(DOCUMENT SECTION)

In the wake of one of the most devastating natural disasters the small shore town of Belmar, New Jersey had suffered in decades, school administrators knew that the school community of 577 students would suffer tremendous challenges in recovering and restoring a sense of normalcy and order in school. The population of students included more than 50% from economically disadvantaged homes, many of whom hailed from non-native English speaking backgrounds. These families were financially fragile even prior to the storm, and the wrath wrought by Superstorm Sandy shifted the imbalance into even more dire circumstances for many families.

When approached by Learning Matters producers David Wald and John Tulenko about following school administrators during the early days after the storm in coordinating relief efforts for our families, we had no idea what to expect. The resulting piece, which featured the plight of our district in identifying and meeting the needs of our families without the the aid of electricity or phone communication, produced a powerful response from around the country.

Immediately following the airing of the segment on November 12th, we were inundated with phone calls, emails, and donations of school supplies, clothing, and financial gifts from other school districts, community members, businesses, and private citizens. These donations were immediately channeled to students, families, and staff members most in need, including 43 displaced students and several staff members unable to return to their destroyed homes.

Some of the most poignant outreach efforts included a school district from Olney, Maryland who traveled in caravan up to Belmar one cold Saturday afternoon with hundreds of new toys for the holidays, school supplies for students and teachers, and gift bags for school leaders who were working continually to meet the needs of the students. As the NewsHour piece gained momentum in social networking circles and the Internet, thousands of dollars in gift cards and donations arrived each day offering continual relief and support to families as they tried to provide a semblance of the holiday season for their families. Young students from other schools around the country traveled to the school to personally present checks resulting from the hard work of lemonade stands and other industrious efforts designed to raise funds for the students of our school.

The stories go on and on and on…..folks stopping by saying they had seen the segment and wished to anonymously drop off hundreds of warm blankets, book bags, or other helpful donations, warm words of encouragement received via email, phone messages and in the mail.

(End DOCUMENT SECTION)

§ WORK TO COMPLETE:
[a] In the account of Belmar after Superstorm Sandy, list the groups the donations came from, as named in the sentence beginning "Immediately following the airing of the segment."
[b] Write what comes next in the account of Belmar after Superstorm Sandy, starting after its last sentence.
The lines after the account of Belmar after Superstorm Sandy are separate material.

(DATA PROVIDED)

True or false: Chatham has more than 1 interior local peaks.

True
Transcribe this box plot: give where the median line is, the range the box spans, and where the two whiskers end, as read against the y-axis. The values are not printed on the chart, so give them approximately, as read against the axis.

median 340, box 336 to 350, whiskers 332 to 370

(End DATA PROVIDED)

§ PER-TASK ANSWERS:
[a]
- other school districts
- community members
- businesses
- private citizens

[b]
As a result of the response from the News Hour, we were invited to share our story with the local and national media, as well as to testify before the State Assembly Education Committee to describe the impact of the storm upon our district and in our community. And each time, the same thing would be heard…”We saw that incredible piece on PBS NewsHour and we were so moved….”

As we look toward the upcoming months of this challenging school year, we look forward to a very special day that will be a direct result of the generous donations to our school, much of which was in response to viewers seeing the segment…. a day of healing called “Belmar Strong” beach celebration. On this special day in May 2013, our students will walk in numbers the few blocks to the beach wearing Belmar Strong t-shirts to participate in a ribbon-cutting ceremony with food and music that will mark the official opening of one of the most treasured and memorable landmarks in our town, the beach! The Mayor and Council will join us in welcoming not only the students of Belmar, but the many students and staff members of other schools who stood by us during this difficult time and provided hope, inspiration, and a bit of comfort and fellowship.

Thank you again for the beautiful piece you produced for our district and the dignified manner in which you portrayed our families and their plight. We have all benefited from the outpouring of generosity, compassion, and unity so many others have shown as a result of watching.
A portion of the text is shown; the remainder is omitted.